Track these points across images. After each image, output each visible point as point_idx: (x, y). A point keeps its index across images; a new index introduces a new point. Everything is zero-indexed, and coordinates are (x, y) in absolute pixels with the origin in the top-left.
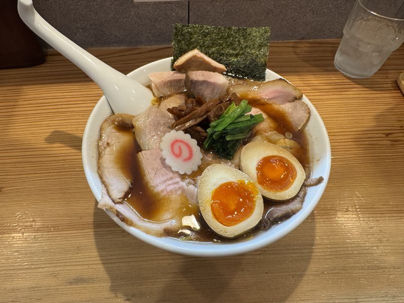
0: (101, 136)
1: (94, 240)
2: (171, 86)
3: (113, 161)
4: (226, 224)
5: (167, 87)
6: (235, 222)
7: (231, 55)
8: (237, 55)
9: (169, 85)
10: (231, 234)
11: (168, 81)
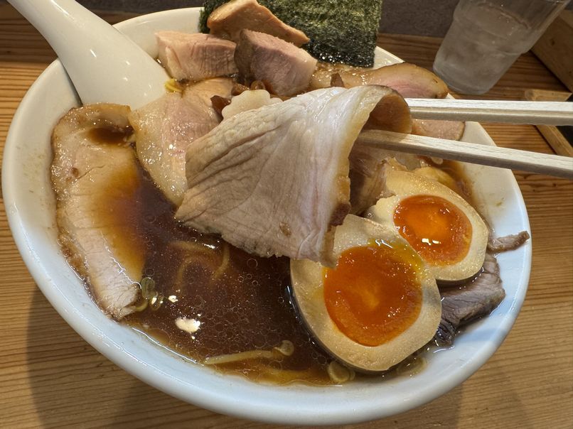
0: (54, 156)
1: (29, 392)
2: (204, 59)
5: (196, 60)
7: (311, 17)
8: (323, 17)
9: (201, 56)
10: (383, 365)
11: (199, 47)
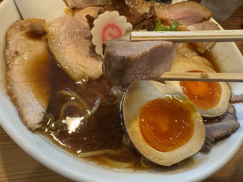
0: (7, 45)
3: (25, 73)
4: (160, 149)
6: (171, 147)
10: (168, 163)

+ + + + + + +

> _Task directions_
Set down word for word each line from the one containing "6: (235, 222)" through the end of the material, and keep the pictures out of it.

> _Answer section_
6: (235, 222)
7: (231, 55)
8: (237, 55)
9: (169, 85)
10: (231, 234)
11: (168, 81)
0: (54, 156)
1: (29, 392)
2: (204, 59)
5: (196, 60)
7: (311, 17)
8: (323, 17)
9: (201, 56)
10: (383, 365)
11: (199, 47)
0: (7, 45)
3: (25, 73)
4: (160, 149)
6: (171, 147)
10: (168, 163)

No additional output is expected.